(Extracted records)
········

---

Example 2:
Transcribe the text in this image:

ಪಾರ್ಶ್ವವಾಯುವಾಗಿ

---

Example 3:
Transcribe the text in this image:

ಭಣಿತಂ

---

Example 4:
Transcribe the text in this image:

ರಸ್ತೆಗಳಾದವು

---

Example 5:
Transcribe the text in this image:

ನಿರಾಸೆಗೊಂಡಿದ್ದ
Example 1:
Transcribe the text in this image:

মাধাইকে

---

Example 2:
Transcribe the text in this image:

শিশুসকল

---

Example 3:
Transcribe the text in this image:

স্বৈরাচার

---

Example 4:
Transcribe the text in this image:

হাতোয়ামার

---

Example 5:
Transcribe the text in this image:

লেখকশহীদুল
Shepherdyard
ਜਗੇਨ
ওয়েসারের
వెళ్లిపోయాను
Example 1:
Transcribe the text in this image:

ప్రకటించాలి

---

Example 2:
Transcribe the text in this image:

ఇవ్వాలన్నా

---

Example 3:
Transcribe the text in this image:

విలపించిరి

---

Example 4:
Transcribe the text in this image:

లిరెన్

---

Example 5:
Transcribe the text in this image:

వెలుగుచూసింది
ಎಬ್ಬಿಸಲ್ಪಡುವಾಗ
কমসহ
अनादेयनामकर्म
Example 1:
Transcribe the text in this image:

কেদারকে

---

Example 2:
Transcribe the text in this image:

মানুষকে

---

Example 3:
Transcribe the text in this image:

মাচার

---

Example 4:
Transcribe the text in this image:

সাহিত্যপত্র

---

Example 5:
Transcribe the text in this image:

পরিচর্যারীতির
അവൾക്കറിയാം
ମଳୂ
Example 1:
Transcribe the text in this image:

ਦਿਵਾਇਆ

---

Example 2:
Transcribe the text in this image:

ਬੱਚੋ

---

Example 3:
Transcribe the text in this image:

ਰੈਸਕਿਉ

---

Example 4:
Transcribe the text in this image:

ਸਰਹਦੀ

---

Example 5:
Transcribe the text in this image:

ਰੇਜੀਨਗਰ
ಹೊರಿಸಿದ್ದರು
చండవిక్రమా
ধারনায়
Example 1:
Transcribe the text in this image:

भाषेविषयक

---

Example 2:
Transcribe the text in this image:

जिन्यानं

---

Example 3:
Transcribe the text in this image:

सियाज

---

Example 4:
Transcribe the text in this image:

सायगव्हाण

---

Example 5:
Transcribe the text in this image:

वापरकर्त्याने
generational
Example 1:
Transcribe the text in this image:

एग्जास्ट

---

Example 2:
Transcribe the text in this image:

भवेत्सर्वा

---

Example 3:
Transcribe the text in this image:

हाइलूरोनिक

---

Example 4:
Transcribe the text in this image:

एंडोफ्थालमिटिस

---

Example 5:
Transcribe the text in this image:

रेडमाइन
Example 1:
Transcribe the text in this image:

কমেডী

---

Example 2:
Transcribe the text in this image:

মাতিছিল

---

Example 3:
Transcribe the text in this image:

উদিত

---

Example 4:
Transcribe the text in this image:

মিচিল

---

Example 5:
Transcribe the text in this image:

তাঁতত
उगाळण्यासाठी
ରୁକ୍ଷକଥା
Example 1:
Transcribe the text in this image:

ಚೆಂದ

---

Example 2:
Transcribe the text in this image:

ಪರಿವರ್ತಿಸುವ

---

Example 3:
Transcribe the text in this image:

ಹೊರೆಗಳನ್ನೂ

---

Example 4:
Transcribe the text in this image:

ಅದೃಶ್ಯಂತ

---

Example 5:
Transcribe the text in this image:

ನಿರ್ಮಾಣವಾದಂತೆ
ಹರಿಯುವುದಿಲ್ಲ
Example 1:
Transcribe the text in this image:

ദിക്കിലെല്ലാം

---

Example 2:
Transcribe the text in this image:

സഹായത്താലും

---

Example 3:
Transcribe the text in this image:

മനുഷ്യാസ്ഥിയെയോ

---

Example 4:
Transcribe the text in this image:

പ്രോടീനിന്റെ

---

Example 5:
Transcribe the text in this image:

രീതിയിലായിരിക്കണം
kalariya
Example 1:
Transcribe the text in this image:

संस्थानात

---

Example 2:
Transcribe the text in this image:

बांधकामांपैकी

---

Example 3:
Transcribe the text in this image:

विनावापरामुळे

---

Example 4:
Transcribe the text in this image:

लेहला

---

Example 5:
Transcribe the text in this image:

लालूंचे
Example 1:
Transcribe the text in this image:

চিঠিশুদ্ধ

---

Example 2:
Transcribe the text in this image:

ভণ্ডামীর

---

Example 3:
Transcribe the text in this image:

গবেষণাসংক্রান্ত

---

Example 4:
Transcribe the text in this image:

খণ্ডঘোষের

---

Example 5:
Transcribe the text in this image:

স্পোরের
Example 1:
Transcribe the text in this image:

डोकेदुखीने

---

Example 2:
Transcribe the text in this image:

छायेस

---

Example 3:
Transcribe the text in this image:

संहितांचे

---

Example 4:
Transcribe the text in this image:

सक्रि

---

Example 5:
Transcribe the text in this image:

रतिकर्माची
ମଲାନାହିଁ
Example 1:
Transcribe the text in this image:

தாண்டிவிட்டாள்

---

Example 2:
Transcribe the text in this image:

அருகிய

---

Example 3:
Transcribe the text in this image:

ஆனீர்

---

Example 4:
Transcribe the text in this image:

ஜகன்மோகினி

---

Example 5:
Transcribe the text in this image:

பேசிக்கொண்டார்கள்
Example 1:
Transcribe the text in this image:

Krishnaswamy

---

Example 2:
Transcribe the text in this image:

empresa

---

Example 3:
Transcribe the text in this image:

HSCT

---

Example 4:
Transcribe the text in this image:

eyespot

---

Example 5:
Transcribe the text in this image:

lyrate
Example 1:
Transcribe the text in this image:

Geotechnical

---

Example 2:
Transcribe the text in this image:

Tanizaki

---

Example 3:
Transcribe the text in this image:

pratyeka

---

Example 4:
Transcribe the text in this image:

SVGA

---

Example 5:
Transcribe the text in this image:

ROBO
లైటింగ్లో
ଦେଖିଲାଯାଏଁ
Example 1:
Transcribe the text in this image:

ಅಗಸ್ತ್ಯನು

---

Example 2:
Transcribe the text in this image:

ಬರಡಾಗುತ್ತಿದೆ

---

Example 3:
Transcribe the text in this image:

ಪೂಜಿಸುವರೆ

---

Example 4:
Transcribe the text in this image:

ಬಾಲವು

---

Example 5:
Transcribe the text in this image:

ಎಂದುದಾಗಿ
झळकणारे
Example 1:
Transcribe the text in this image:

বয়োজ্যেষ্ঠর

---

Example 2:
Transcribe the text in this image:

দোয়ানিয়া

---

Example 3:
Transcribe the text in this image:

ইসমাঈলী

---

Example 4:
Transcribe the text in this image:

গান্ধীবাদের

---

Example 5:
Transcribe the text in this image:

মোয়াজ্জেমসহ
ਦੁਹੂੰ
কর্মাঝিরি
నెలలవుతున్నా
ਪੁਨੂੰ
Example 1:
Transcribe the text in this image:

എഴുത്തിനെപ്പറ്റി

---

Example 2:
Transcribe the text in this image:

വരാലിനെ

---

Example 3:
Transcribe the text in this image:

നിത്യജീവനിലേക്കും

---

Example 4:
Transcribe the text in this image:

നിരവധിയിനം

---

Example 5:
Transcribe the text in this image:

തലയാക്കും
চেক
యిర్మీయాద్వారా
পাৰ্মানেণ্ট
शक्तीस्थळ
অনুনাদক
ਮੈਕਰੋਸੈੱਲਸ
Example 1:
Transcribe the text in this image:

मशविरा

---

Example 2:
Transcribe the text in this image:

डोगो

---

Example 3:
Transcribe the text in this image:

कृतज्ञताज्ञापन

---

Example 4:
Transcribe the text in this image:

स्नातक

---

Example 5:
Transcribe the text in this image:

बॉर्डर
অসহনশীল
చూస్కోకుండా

········

TO DO — This task calls for every entry above to be transcribed exactly.

ANSWER BELOW —
---

Example 2:
Transcribe the text in this image:

ಪಾರ್ಶ್ವವಾಯುವಾಗಿ

---

Example 3:
Transcribe the text in this image:

ಭಣಿತಂ

---

Example 4:
Transcribe the text in this image:

ರಸ್ತೆಗಳಾದವು

---

Example 5:
Transcribe the text in this image:

ನಿರಾಸೆಗೊಂಡಿದ್ದ
Example 1:
Transcribe the text in this image:

মাধাইকে

---

Example 2:
Transcribe the text in this image:

শিশুসকল

---

Example 3:
Transcribe the text in this image:

স্বৈরাচার

---

Example 4:
Transcribe the text in this image:

হাতোয়ামার

---

Example 5:
Transcribe the text in this image:

লেখকশহীদুল
Shepherdyard
ਜਗੇਨ
ওয়েসারের
వెళ్లిపోయాను
Example 1:
Transcribe the text in this image:

ప్రకటించాలి

---

Example 2:
Transcribe the text in this image:

ఇవ్వాలన్నా

---

Example 3:
Transcribe the text in this image:

విలపించిరి

---

Example 4:
Transcribe the text in this image:

లిరెన్

---

Example 5:
Transcribe the text in this image:

వెలుగుచూసింది
ಎಬ್ಬಿಸಲ್ಪಡುವಾಗ
কমসহ
अनादेयनामकर्म
Example 1:
Transcribe the text in this image:

কেদারকে

---

Example 2:
Transcribe the text in this image:

মানুষকে

---

Example 3:
Transcribe the text in this image:

মাচার

---

Example 4:
Transcribe the text in this image:

সাহিত্যপত্র

---

Example 5:
Transcribe the text in this image:

পরিচর্যারীতির
അവൾക്കറിയാം
ମଳୂ
Example 1:
Transcribe the text in this image:

ਦਿਵਾਇਆ

---

Example 2:
Transcribe the text in this image:

ਬੱਚੋ

---

Example 3:
Transcribe the text in this image:

ਰੈਸਕਿਉ

---

Example 4:
Transcribe the text in this image:

ਸਰਹਦੀ

---

Example 5:
Transcribe the text in this image:

ਰੇਜੀਨਗਰ
ಹೊರಿಸಿದ್ದರು
చండవిక్రమా
ধারনায়
Example 1:
Transcribe the text in this image:

भाषेविषयक

---

Example 2:
Transcribe the text in this image:

जिन्यानं

---

Example 3:
Transcribe the text in this image:

सियाज

---

Example 4:
Transcribe the text in this image:

सायगव्हाण

---

Example 5:
Transcribe the text in this image:

वापरकर्त्याने
generational
Example 1:
Transcribe the text in this image:

एग्जास्ट

---

Example 2:
Transcribe the text in this image:

भवेत्सर्वा

---

Example 3:
Transcribe the text in this image:

हाइलूरोनिक

---

Example 4:
Transcribe the text in this image:

एंडोफ्थालमिटिस

---

Example 5:
Transcribe the text in this image:

रेडमाइन
Example 1:
Transcribe the text in this image:

কমেডী

---

Example 2:
Transcribe the text in this image:

মাতিছিল

---

Example 3:
Transcribe the text in this image:

উদিত

---

Example 4:
Transcribe the text in this image:

মিচিল

---

Example 5:
Transcribe the text in this image:

তাঁতত
उगाळण्यासाठी
ରୁକ୍ଷକଥା
Example 1:
Transcribe the text in this image:

ಚೆಂದ

---

Example 2:
Transcribe the text in this image:

ಪರಿವರ್ತಿಸುವ

---

Example 3:
Transcribe the text in this image:

ಹೊರೆಗಳನ್ನೂ

---

Example 4:
Transcribe the text in this image:

ಅದೃಶ್ಯಂತ

---

Example 5:
Transcribe the text in this image:

ನಿರ್ಮಾಣವಾದಂತೆ
ಹರಿಯುವುದಿಲ್ಲ
Example 1:
Transcribe the text in this image:

ദിക്കിലെല്ലാം

---

Example 2:
Transcribe the text in this image:

സഹായത്താലും

---

Example 3:
Transcribe the text in this image:

മനുഷ്യാസ്ഥിയെയോ

---

Example 4:
Transcribe the text in this image:

പ്രോടീനിന്റെ

---

Example 5:
Transcribe the text in this image:

രീതിയിലായിരിക്കണം
kalariya
Example 1:
Transcribe the text in this image:

संस्थानात

---

Example 2:
Transcribe the text in this image:

बांधकामांपैकी

---

Example 3:
Transcribe the text in this image:

विनावापरामुळे

---

Example 4:
Transcribe the text in this image:

लेहला

---

Example 5:
Transcribe the text in this image:

लालूंचे
Example 1:
Transcribe the text in this image:

চিঠিশুদ্ধ

---

Example 2:
Transcribe the text in this image:

ভণ্ডামীর

---

Example 3:
Transcribe the text in this image:

গবেষণাসংক্রান্ত

---

Example 4:
Transcribe the text in this image:

খণ্ডঘোষের

---

Example 5:
Transcribe the text in this image:

স্পোরের
Example 1:
Transcribe the text in this image:

डोकेदुखीने

---

Example 2:
Transcribe the text in this image:

छायेस

---

Example 3:
Transcribe the text in this image:

संहितांचे

---

Example 4:
Transcribe the text in this image:

सक्रि

---

Example 5:
Transcribe the text in this image:

रतिकर्माची
ମଲାନାହିଁ
Example 1:
Transcribe the text in this image:

தாண்டிவிட்டாள்

---

Example 2:
Transcribe the text in this image:

அருகிய

---

Example 3:
Transcribe the text in this image:

ஆனீர்

---

Example 4:
Transcribe the text in this image:

ஜகன்மோகினி

---

Example 5:
Transcribe the text in this image:

பேசிக்கொண்டார்கள்
Example 1:
Transcribe the text in this image:

Krishnaswamy

---

Example 2:
Transcribe the text in this image:

empresa

---

Example 3:
Transcribe the text in this image:

HSCT

---

Example 4:
Transcribe the text in this image:

eyespot

---

Example 5:
Transcribe the text in this image:

lyrate
Example 1:
Transcribe the text in this image:

Geotechnical

---

Example 2:
Transcribe the text in this image:

Tanizaki

---

Example 3:
Transcribe the text in this image:

pratyeka

---

Example 4:
Transcribe the text in this image:

SVGA

---

Example 5:
Transcribe the text in this image:

ROBO
లైటింగ్లో
ଦେଖିଲାଯାଏଁ
Example 1:
Transcribe the text in this image:

ಅಗಸ್ತ್ಯನು

---

Example 2:
Transcribe the text in this image:

ಬರಡಾಗುತ್ತಿದೆ

---

Example 3:
Transcribe the text in this image:

ಪೂಜಿಸುವರೆ

---

Example 4:
Transcribe the text in this image:

ಬಾಲವು

---

Example 5:
Transcribe the text in this image:

ಎಂದುದಾಗಿ
झळकणारे
Example 1:
Transcribe the text in this image:

বয়োজ্যেষ্ঠর

---

Example 2:
Transcribe the text in this image:

দোয়ানিয়া

---

Example 3:
Transcribe the text in this image:

ইসমাঈলী

---

Example 4:
Transcribe the text in this image:

গান্ধীবাদের

---

Example 5:
Transcribe the text in this image:

মোয়াজ্জেমসহ
ਦੁਹੂੰ
কর্মাঝিরি
నెలలవుతున్నా
ਪੁਨੂੰ
Example 1:
Transcribe the text in this image:

എഴുത്തിനെപ്പറ്റി

---

Example 2:
Transcribe the text in this image:

വരാലിനെ

---

Example 3:
Transcribe the text in this image:

നിത്യജീവനിലേക്കും

---

Example 4:
Transcribe the text in this image:

നിരവധിയിനം

---

Example 5:
Transcribe the text in this image:

തലയാക്കും
চেক
యిర్మీయాద్వారా
পাৰ্মানেণ্ট
शक्तीस्थळ
অনুনাদক
ਮੈਕਰੋਸੈੱਲਸ
Example 1:
Transcribe the text in this image:

मशविरा

---

Example 2:
Transcribe the text in this image:

डोगो

---

Example 3:
Transcribe the text in this image:

कृतज्ञताज्ञापन

---

Example 4:
Transcribe the text in this image:

स्नातक

---

Example 5:
Transcribe the text in this image:

बॉर्डर
অসহনশীল
చూస్కోకుండా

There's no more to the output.